> **Given entries**
*** Block opens ***

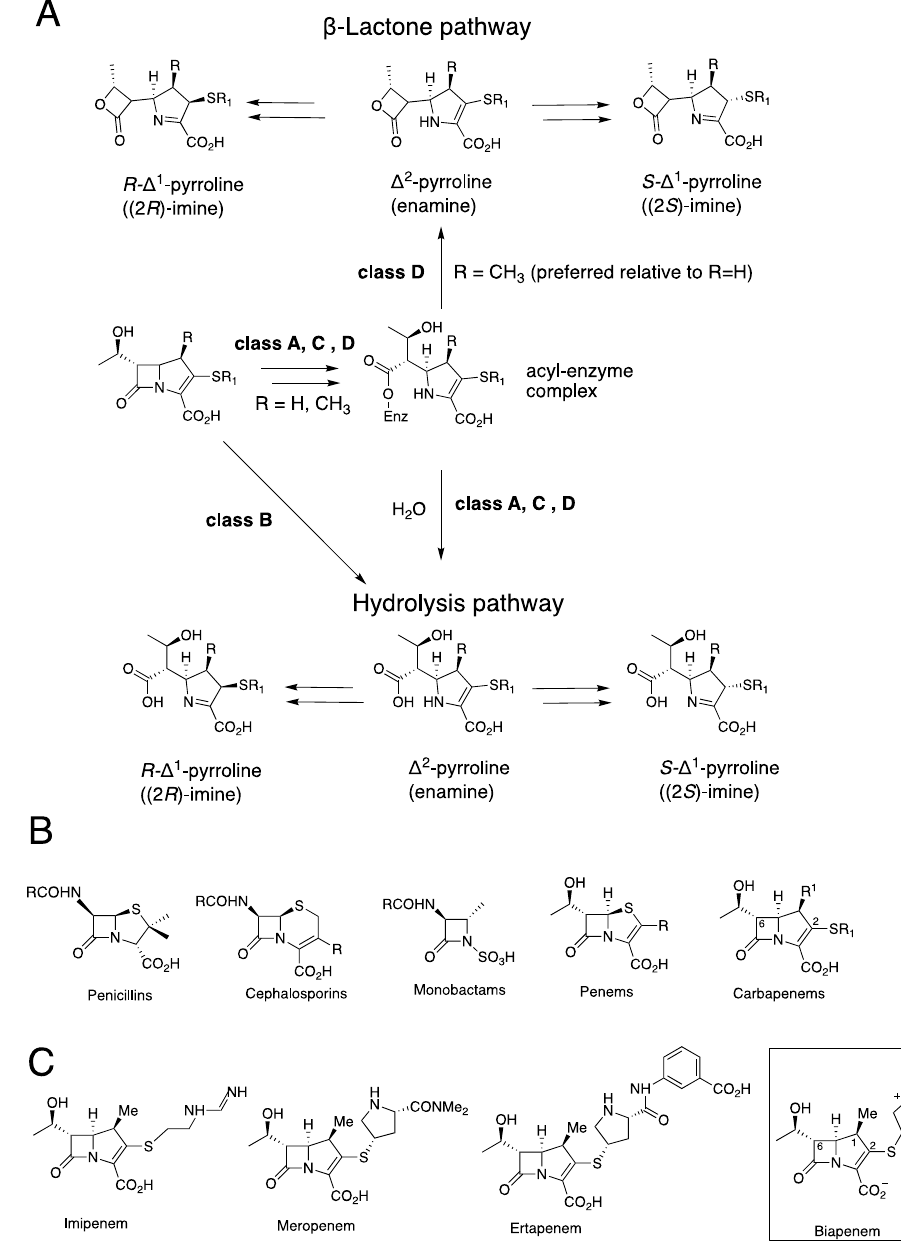
Figure 1. Carbapenem hydrolysis by β -lactamases. ( A ) It is proposed that SBLs and MBLs hydrolyse carbapenems to produce an enamine ( ∆ 2 -pyrroline), which during efficient catalysis in solution isomerises to give (2 R )- and (2 S )- ∆ 1 -imine products. Both enamine and (2 S )- and (2 R )-imine carbapenem-derived ligands have been observed by crystallography at MBL/SBL/transpeptidase active sites. Lactones can also be formed, at least, in the case of class D SBLs. ( B ) Classes of clinically used β -lactam antibiotics (for carbapenems R 1 = H or Me). ( C ) Examples of clinically used carbapen- ems; note the unusual positively charged bicyclic bicyclotriazolium C2 side chain of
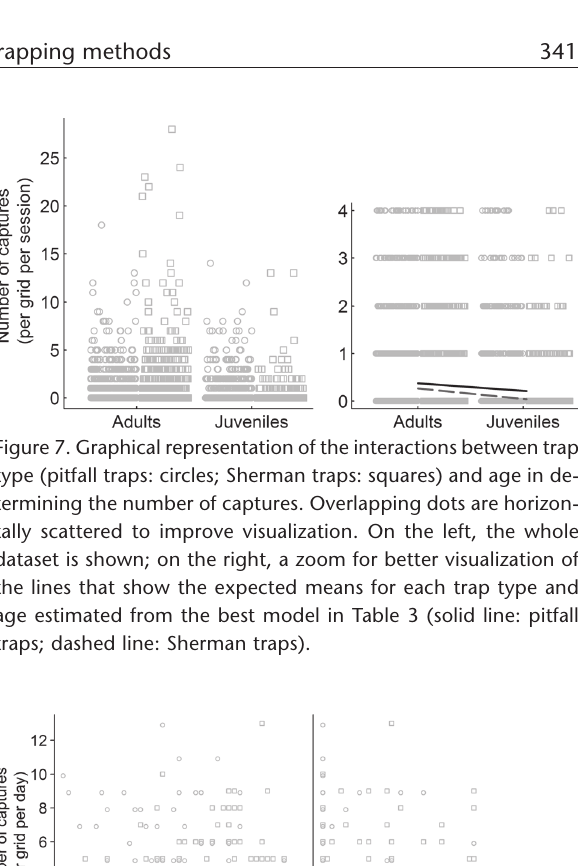
and Sherman traps. Overlapping dots are horizontally scattered to improve visualization. Two data-subsets were used for Sherman traps: only captures from Sherman traps placed adjacent to pitfall lines (column A) or from Sherman traps intercalated with pitfall lines (column B). Colored lines: random effects of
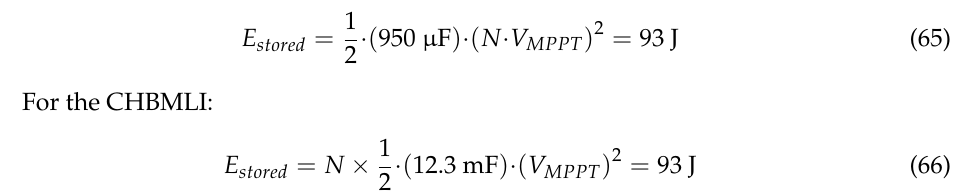
Capacitance per H-Bridge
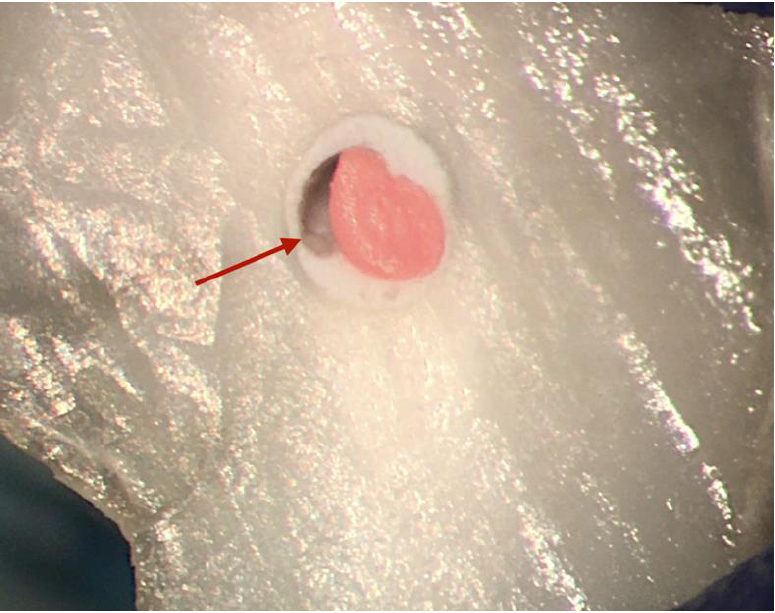
Figure 3. Large void following root canal obturation with single cone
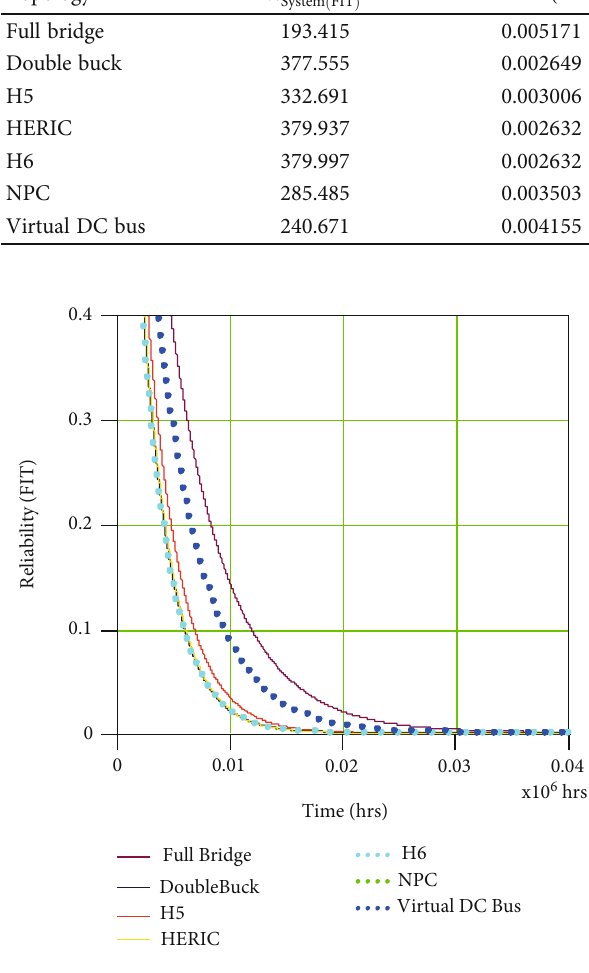
Figure 12: Comparative graph of the reliability of single-phase inverters.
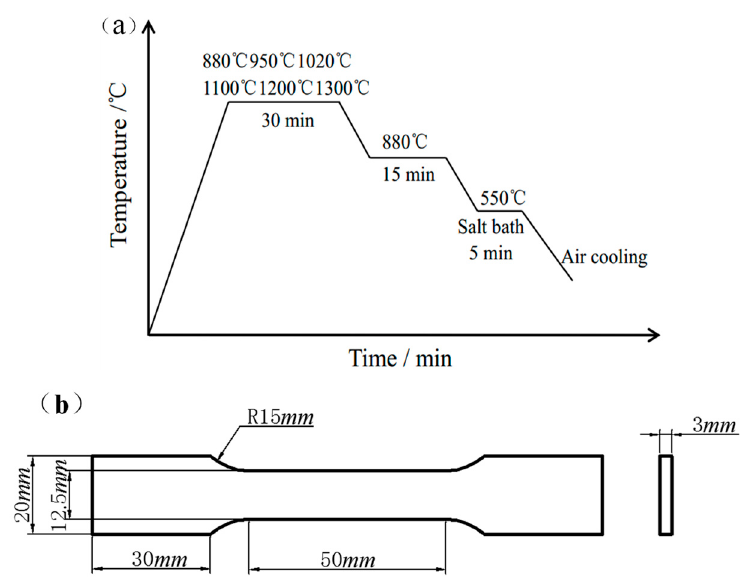
Figure 1. ( a ) Process diagram of the heat treatment and ( b ) size of plate structural samples for the tensile test.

*** Block closes ***

> **Task prompt**
A verbatim copy of the records is expected, from their first line through the line with "Capacitance per H-Bridge", inclusive, with the pictures removed.

> **Written solution**
Figure 1. Carbapenem hydrolysis by β -lactamases. ( A ) It is proposed that SBLs and MBLs hydrolyse carbapenems to produce an enamine ( ∆ 2 -pyrroline), which during efficient catalysis in solution isomerises to give (2 R )- and (2 S )- ∆ 1 -imine products. Both enamine and (2 S )- and (2 R )-imine carbapenem-derived ligands have been observed by crystallography at MBL/SBL/transpeptidase active sites. Lactones can also be formed, at least, in the case of class D SBLs. ( B ) Classes of clinically used β -lactam antibiotics (for carbapenems R 1 = H or Me). ( C ) Examples of clinically used carbapen- ems; note the unusual positively charged bicyclic bicyclotriazolium C2 side chain of
and Sherman traps. Overlapping dots are horizontally scattered to improve visualization. Two data-subsets were used for Sherman traps: only captures from Sherman traps placed adjacent to pitfall lines (column A) or from Sherman traps intercalated with pitfall lines (column B). Colored lines: random effects of
Capacitance per H-Bridge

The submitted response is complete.